Re: Help on Partitions, Again!!!
- To: mathgroup at smc.vnet.net
- Subject: [mg24651] Re: Help on Partitions, Again!!!
- From: "Allan Hayes" <hay at haystack.demon.co.uk>
- Date: Mon, 31 Jul 2000 09:23:21 -0400 (EDT)

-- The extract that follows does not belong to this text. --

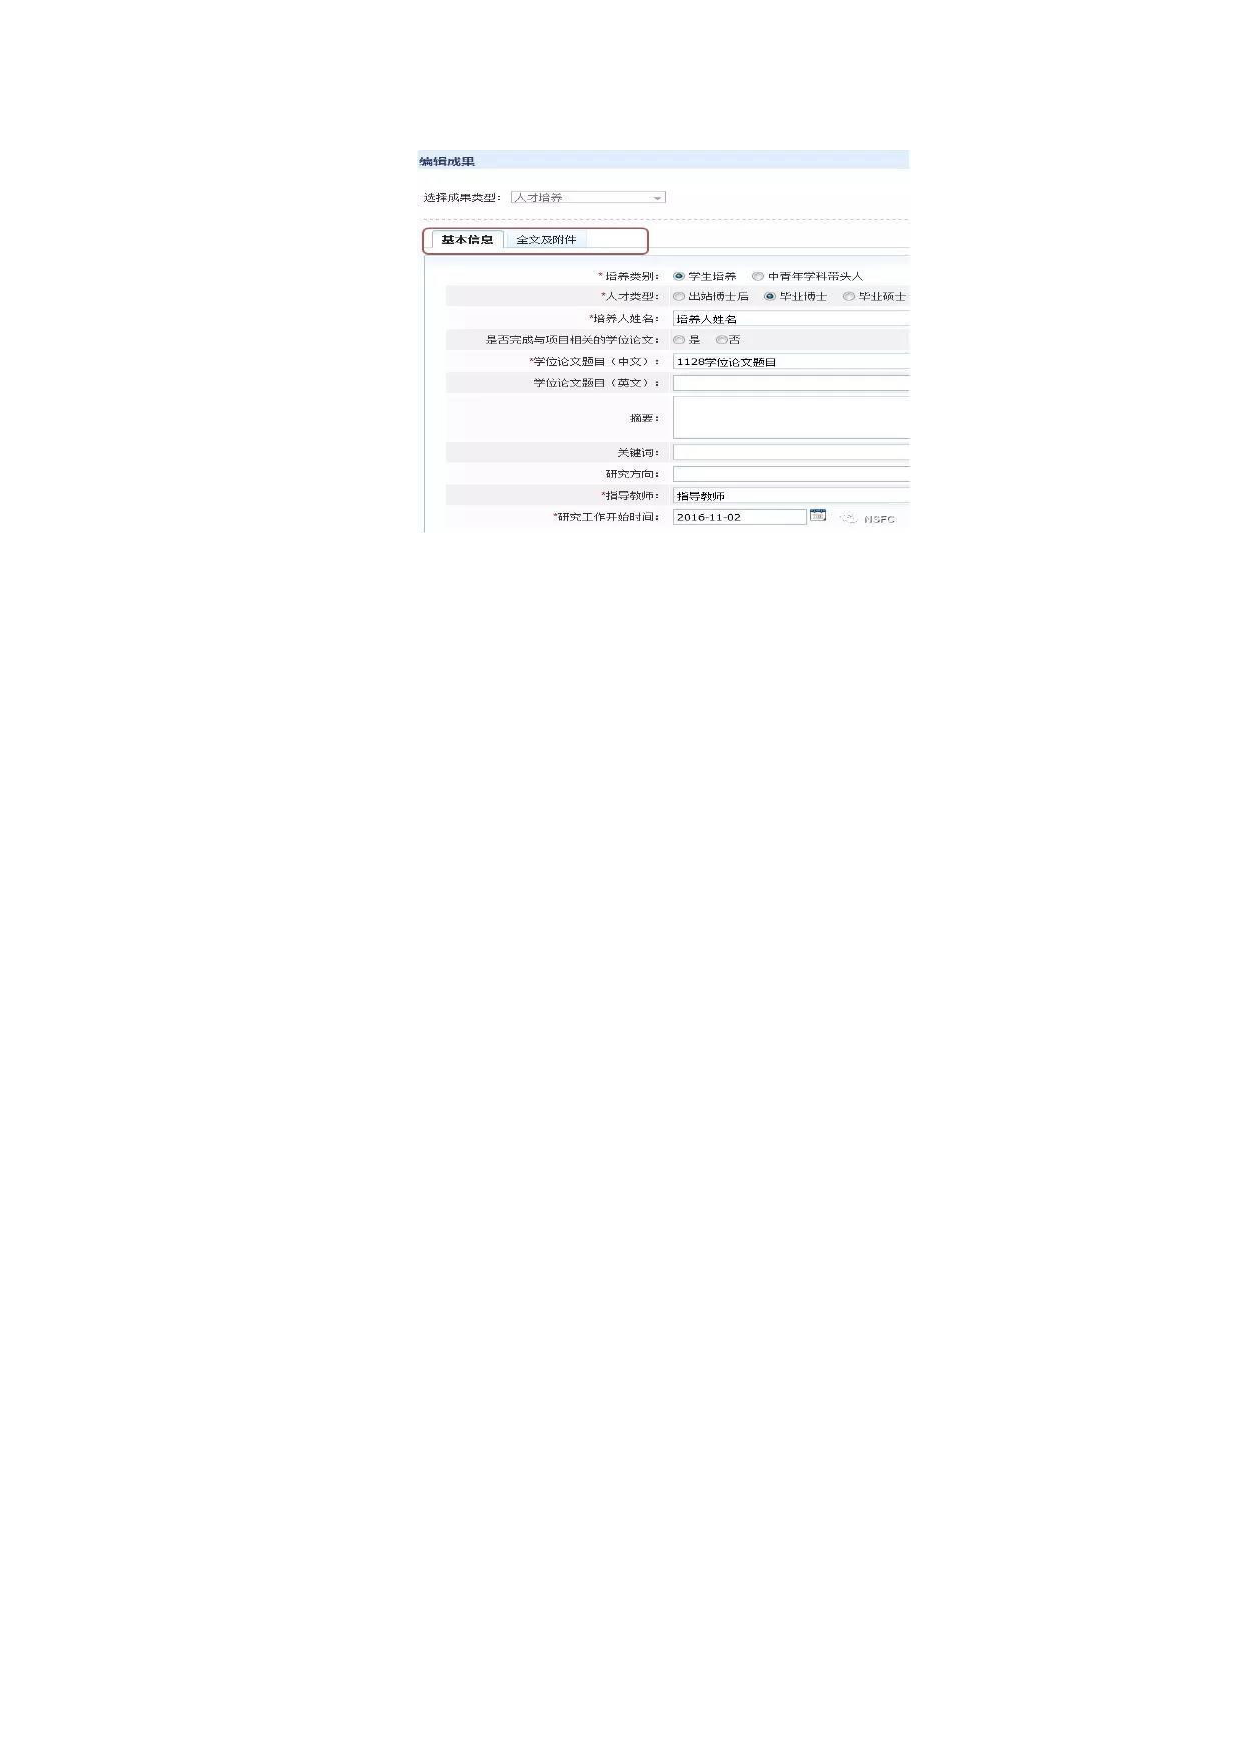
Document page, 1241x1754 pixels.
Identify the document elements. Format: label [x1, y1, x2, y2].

- References: <8lt1mt$2m2@smc.vnet.net>
- Sender: owner-wri-mathgroup at wolfram.com
We can use the Combinatorica function KSubsets (but a custom function should
be quicker)
<< DiscreteMath`Combinatorica`
lst = {A, B, C, D, E, F};
KSubsets[lst, 3]
{#, Complement[lst, #]} & /@ %
Sort /@ %
Union[%]
{{{A, B, C}, {D, E, F}}, {{A, B, D}, {C, E, F}},
{{A, B, E}, {C, D, F}}, {{A, B, F}, {C, D, E}},
{{A, C, D}, {B, E, F}}, {{A, C, E}, {B, D, F}},
{{A, C, F}, {B, D, E}}, {{A, D, E}, {B, C, F}},
{{A, D, F}, {B, C, E}}, {{A, E, F}, {B, C, D}}}
Length[%]
10
--
Allan
---------------------
Allan Hayes
Mathematica Training and Consulting
Leicester UK
www.haystack.demon.co.uk
hay at haystack.demon.co.uk
Voice: +44 (0)116 271 4198
Fax: +44 (0)870 164 0565
"Jose Prado de Melo" <jpmelo at iconet.com.br> wrote in message
news:8lt1mt$2m2 at smc.vnet.net...
>
>
> Hello, MathGroup
> First of all, thanks for your attention.
> To be more specific:
> It's not too dificult to calculate the solution of the problem:
> How many ways, can the set {A,B,C,D,E,F} be separeted into two parts
> with three elements in each?
> Answer: x = 6!/(2!.3!.3!) = 10
> I'm looking for a function to generate all the partitions using
> Mathematica 3.0 .
> I'm not sure, but I think the package Combinatorica doesn't have a
> function to do this.
> For example, I'm trying to think up a function f like this one:
>
> In[ ] = f [ {A,B,C,D,E,F},{3,3}]
> Out [ ] = { { {A,B,C},{D,E,F} }, { {
> A,B,F},{C,D,E}},...................} and so on.
> In [ ] = Length[%]
> Out [ ] = 10
>
> Please, help me.
> Thanks!
>
>
>